Work instructions
Each entry has to be reproduced in full, exactly as given.

Start of Supplied data

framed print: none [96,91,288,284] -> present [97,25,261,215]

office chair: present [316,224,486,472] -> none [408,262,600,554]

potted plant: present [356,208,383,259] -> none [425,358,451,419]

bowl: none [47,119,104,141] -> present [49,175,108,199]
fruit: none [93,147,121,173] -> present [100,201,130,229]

End of Supplied data

Answer space
framed print: none [96,91,288,284] -> present [97,25,261,215]

office chair: present [316,224,486,472] -> none [408,262,600,554]

potted plant: present [356,208,383,259] -> none [425,358,451,419]

bowl: none [47,119,104,141] -> present [49,175,108,199]
fruit: none [93,147,121,173] -> present [100,201,130,229]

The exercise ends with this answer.